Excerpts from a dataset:
= Beginning of Section =

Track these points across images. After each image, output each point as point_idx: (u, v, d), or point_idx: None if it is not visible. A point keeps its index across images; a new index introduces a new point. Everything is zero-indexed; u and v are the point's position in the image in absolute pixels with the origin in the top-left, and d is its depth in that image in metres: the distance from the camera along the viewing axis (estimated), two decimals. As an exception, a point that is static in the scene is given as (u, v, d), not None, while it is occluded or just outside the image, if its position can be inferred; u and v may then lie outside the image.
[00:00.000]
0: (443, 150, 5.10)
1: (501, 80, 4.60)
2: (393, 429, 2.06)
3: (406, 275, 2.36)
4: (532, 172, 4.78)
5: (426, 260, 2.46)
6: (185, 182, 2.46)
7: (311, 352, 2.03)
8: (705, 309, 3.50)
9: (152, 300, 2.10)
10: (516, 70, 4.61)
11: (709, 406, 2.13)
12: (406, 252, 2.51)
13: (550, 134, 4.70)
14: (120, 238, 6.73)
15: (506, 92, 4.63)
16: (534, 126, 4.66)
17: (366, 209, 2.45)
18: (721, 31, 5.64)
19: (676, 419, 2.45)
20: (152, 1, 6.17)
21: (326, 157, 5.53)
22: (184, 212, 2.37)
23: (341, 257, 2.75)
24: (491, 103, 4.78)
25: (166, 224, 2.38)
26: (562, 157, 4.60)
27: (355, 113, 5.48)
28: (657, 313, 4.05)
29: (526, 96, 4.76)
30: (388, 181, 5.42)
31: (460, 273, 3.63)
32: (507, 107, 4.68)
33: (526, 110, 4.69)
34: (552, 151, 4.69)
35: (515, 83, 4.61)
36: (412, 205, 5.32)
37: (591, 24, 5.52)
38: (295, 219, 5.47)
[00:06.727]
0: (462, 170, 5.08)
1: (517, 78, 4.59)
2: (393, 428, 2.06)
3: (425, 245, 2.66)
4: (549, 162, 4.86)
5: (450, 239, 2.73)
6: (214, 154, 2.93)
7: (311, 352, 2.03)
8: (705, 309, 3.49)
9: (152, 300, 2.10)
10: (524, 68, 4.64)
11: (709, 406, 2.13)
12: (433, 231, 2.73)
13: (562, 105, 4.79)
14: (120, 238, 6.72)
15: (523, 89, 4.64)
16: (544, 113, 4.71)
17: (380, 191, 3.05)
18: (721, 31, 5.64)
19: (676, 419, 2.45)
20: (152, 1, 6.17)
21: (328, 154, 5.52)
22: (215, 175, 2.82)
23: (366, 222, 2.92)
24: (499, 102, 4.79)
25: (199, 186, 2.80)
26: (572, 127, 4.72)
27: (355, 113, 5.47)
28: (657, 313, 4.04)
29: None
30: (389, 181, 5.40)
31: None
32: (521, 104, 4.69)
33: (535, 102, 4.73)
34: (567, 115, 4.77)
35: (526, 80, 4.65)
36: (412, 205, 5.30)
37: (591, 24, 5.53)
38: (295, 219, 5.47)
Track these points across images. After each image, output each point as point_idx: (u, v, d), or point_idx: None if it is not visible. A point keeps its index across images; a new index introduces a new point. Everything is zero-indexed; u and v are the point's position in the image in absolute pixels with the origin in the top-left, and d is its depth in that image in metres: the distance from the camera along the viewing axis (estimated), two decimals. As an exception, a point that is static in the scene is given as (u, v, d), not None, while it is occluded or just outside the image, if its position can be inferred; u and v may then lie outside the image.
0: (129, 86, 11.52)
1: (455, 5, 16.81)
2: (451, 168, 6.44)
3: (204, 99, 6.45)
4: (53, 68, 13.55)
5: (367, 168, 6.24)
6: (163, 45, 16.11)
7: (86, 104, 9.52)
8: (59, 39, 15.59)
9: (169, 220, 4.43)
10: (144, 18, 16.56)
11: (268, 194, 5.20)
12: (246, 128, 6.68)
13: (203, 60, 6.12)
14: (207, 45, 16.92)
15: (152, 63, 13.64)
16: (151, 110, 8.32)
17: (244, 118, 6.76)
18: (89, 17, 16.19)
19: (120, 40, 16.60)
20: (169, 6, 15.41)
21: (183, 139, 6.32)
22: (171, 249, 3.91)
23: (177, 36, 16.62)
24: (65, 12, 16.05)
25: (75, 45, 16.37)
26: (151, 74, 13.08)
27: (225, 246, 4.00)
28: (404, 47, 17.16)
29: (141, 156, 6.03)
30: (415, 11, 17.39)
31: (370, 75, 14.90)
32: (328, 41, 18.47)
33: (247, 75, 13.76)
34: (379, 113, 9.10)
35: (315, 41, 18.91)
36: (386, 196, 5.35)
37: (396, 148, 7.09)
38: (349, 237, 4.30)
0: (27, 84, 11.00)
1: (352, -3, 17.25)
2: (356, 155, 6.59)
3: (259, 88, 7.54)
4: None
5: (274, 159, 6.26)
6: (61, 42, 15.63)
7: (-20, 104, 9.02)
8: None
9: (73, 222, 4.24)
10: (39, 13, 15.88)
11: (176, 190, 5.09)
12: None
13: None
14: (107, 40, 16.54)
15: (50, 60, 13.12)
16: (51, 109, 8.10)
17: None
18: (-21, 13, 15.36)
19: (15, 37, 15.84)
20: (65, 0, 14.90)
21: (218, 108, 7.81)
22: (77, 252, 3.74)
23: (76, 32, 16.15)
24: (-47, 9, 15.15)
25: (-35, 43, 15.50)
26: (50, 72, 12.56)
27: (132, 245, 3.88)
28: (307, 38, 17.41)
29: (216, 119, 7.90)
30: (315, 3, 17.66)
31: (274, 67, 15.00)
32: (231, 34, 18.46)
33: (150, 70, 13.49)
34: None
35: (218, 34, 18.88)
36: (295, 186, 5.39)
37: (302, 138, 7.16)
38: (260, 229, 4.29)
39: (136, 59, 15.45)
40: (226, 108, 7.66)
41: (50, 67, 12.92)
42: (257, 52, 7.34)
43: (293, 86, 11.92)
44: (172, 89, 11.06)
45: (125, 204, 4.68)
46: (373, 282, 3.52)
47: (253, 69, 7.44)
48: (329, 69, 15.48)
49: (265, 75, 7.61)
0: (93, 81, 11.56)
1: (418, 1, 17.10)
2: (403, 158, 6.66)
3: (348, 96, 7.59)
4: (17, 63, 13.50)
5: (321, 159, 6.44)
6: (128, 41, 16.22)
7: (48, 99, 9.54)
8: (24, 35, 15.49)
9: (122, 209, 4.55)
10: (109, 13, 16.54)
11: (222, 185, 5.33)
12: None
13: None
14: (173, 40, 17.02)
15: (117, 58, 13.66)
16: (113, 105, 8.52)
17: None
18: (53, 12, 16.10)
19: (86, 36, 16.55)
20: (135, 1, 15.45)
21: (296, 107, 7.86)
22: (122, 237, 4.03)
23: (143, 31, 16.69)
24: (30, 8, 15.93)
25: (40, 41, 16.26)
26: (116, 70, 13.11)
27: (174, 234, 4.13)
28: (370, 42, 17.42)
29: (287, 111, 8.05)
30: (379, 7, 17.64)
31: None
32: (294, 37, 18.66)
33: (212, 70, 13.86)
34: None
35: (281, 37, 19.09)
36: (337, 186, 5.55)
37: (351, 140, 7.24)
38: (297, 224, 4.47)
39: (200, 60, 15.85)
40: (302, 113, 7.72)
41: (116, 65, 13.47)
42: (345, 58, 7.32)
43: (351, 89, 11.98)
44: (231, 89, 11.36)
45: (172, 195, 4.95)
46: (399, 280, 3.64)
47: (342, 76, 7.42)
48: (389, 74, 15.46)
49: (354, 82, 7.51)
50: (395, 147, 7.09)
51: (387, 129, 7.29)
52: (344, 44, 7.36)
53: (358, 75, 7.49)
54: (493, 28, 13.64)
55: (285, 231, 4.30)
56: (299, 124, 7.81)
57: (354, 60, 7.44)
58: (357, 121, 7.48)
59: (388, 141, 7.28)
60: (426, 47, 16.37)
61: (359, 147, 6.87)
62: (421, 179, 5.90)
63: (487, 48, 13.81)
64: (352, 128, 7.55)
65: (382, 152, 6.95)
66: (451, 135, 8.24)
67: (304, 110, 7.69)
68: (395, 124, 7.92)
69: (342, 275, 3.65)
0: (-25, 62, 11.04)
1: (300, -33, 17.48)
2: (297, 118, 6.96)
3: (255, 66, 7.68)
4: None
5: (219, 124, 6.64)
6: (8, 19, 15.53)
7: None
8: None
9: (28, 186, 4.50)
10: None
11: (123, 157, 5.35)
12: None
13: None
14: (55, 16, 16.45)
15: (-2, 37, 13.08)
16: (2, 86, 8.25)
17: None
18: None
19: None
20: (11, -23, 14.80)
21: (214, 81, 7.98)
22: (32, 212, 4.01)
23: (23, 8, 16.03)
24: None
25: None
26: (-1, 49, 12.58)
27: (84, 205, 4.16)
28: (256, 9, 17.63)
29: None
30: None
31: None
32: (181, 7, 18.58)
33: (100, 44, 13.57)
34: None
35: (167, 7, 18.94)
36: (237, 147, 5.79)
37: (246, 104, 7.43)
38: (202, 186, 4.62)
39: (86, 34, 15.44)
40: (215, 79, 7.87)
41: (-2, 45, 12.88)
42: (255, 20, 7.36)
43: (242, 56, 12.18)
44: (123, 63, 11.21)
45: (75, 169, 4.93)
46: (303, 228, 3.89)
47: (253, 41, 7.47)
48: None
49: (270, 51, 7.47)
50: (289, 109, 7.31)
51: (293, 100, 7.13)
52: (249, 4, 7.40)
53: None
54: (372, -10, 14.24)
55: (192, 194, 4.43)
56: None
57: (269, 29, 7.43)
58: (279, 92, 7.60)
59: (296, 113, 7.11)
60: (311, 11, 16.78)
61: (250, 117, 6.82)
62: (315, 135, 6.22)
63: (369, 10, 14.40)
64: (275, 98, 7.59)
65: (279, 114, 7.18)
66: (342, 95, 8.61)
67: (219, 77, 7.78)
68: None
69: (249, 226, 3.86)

= End of Section =

TASK PROMPT: Among the entries above, the lines between the ones containing "0: (129, 86, 11.52)" and "31: (370, 75, 14.90)", inclusive, are to be transcribed exactly. No other line is to be given.

RESULT FOR THIS TASK:
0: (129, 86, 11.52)
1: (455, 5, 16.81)
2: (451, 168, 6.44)
3: (204, 99, 6.45)
4: (53, 68, 13.55)
5: (367, 168, 6.24)
6: (163, 45, 16.11)
7: (86, 104, 9.52)
8: (59, 39, 15.59)
9: (169, 220, 4.43)
10: (144, 18, 16.56)
11: (268, 194, 5.20)
12: (246, 128, 6.68)
13: (203, 60, 6.12)
14: (207, 45, 16.92)
15: (152, 63, 13.64)
16: (151, 110, 8.32)
17: (244, 118, 6.76)
18: (89, 17, 16.19)
19: (120, 40, 16.60)
20: (169, 6, 15.41)
21: (183, 139, 6.32)
22: (171, 249, 3.91)
23: (177, 36, 16.62)
24: (65, 12, 16.05)
25: (75, 45, 16.37)
26: (151, 74, 13.08)
27: (225, 246, 4.00)
28: (404, 47, 17.16)
29: (141, 156, 6.03)
30: (415, 11, 17.39)
31: (370, 75, 14.90)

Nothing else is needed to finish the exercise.